Along with hosting Buehrle, Reyes and Pujols, team officials also traveled to the Dominican Republic last week to watch a private workout of center fielder Yoenis Cespedes, a Cuban defector who has yet to be cleared as a free agent.
The Marlins are not commenting officially on whether they have made offers or not. But the team noted that its new ballpark is giving it revenue streams to go after high-profile players.
"Our payroll is in a position where our job is to build a team with contingency plans," team president David Samson said on Friday at the renaming ceremony. "So we're going out and being very aggressive with free agents who we think can help the team. We have a first choice. We have a 1A and a 1B."
Chances are, the Marlins won't be able to sign all four players to whom they have presented offers. But they could add two, and perhaps a third in Madson as a closer.

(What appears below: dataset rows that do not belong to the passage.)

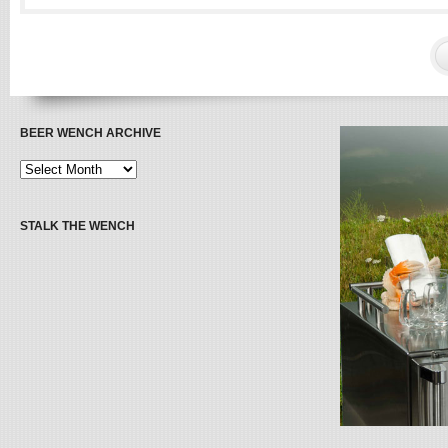
BEER WENCH ARCHIVE
STALK THE WENCH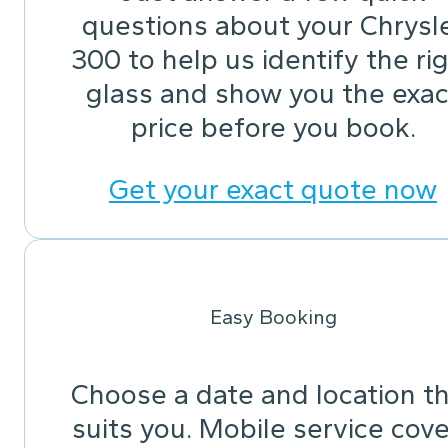
questions about your Chrysl
300 to help us identify the ri
glass and show you the exac
price before you book.
Get your exact quote now
Easy Booking
Choose a date and location t
suits you. Mobile service cov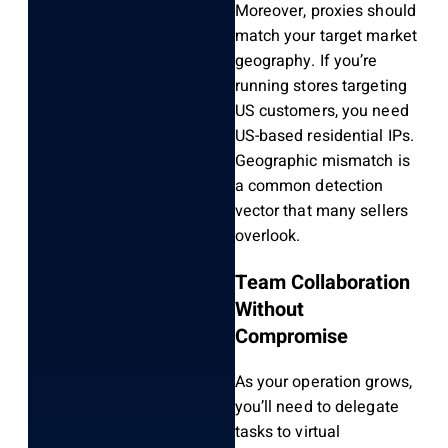
Moreover, proxies should
match your target market
geography. If you’re
running stores targeting
US customers, you need
US-based residential IPs.
Geographic mismatch is
a common detection
vector that many sellers
overlook.
Team Collaboration
Without
Compromise
As your operation grows,
you’ll need to delegate
tasks to virtual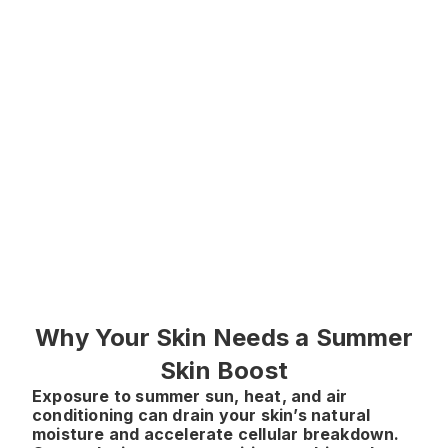
stimulating collagen
and elastin, reducing
wrinkles and improving
tone
● Especially effective
around eyes, cheeks,
and mouth
● Safe, non-surgical,
and scientifically
backed
Why Your Skin Needs a Summer
Skin Boost
Exposure to summer sun, heat, and air
conditioning can drain your skin’s natural
moisture and accelerate cellular breakdown.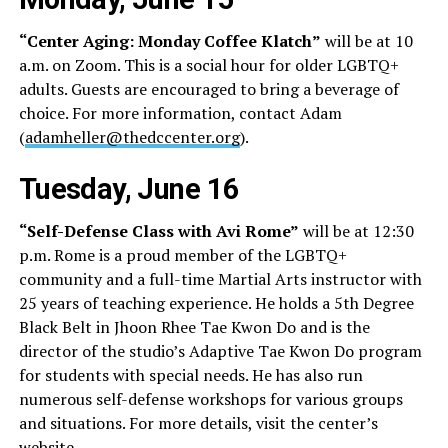
“Center Aging: Monday Coffee Klatch”
will be at 10
a.m. on Zoom. This is a social hour for older LGBTQ+
adults. Guests are encouraged to bring a beverage of
choice. For more information, contact Adam
(
adamheller@thedccenter.org
).
Tuesday, June 16
“Self-Defense Class with Avi Rome”
will be at 12:30
p.m. Rome is a proud member of the LGBTQ+
community and a full-time Martial Arts instructor with
25 years of teaching experience. He holds a 5th Degree
Black Belt in Jhoon Rhee Tae Kwon Do and is the
director of the studio’s Adaptive Tae Kwon Do program
for students with special needs. He has also run
numerous self-defense workshops for various groups
and situations. For more details, visit the center’s
website
.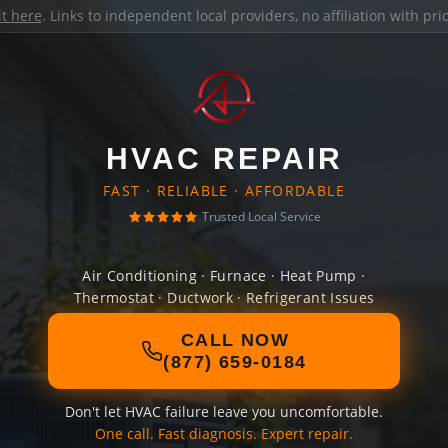
it here
. Links to independent local providers, no affiliation with pr
HVAC REPAIR
FAST · RELIABLE · AFFORDABLE
Trusted Local Service
Air Conditioning · Furnace · Heat Pump ·
Thermostat · Ductwork · Refrigerant Issues
CALL NOW
(877) 659-0184
Don't let HVAC failure leave you uncomfortable.
One call. Fast diagnosis. Expert repair.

Reyes has emerged as the top choice.
If they land the 28-year-old Reyes, the Marlins would be bringing in the 2011 National League batting champion. He hit .337 this past season with the Mets.
The addition of Reyes, however, would create an internal issue.
The Marlins already have a three-time NL All-Star shortstop in Hanley Ramirez.
Ramirez would likely be asked to move to third base.
A shortstop all his life, Ramirez told reporters last week: "I'm a shortstop right now, so I don't know. I consider myself a shortstop."
Having two star players both wanting to be at the same position could present some problems. But the Marlins feel that they have the perfect manager in Guillen to make both players accept their roles.
The Marlins will have competition for Reyes, as the Brewers have made preliminary contact with the shortstop's agent, Peter Greenberg.
But no offer was made.
The Marlins, meanwhile, are moving aggressively, continuing to sell free agents on the appeal of Miami, the new ballpark, warm weather, Guillen as a manager and the possibility of turning the franchise around in a hurry.
"What we have done is take the time in an organized way," Samson said a few days ago. "We knew ... going into the offseason what we were going to do."
Now, it's a matter of closing some deals.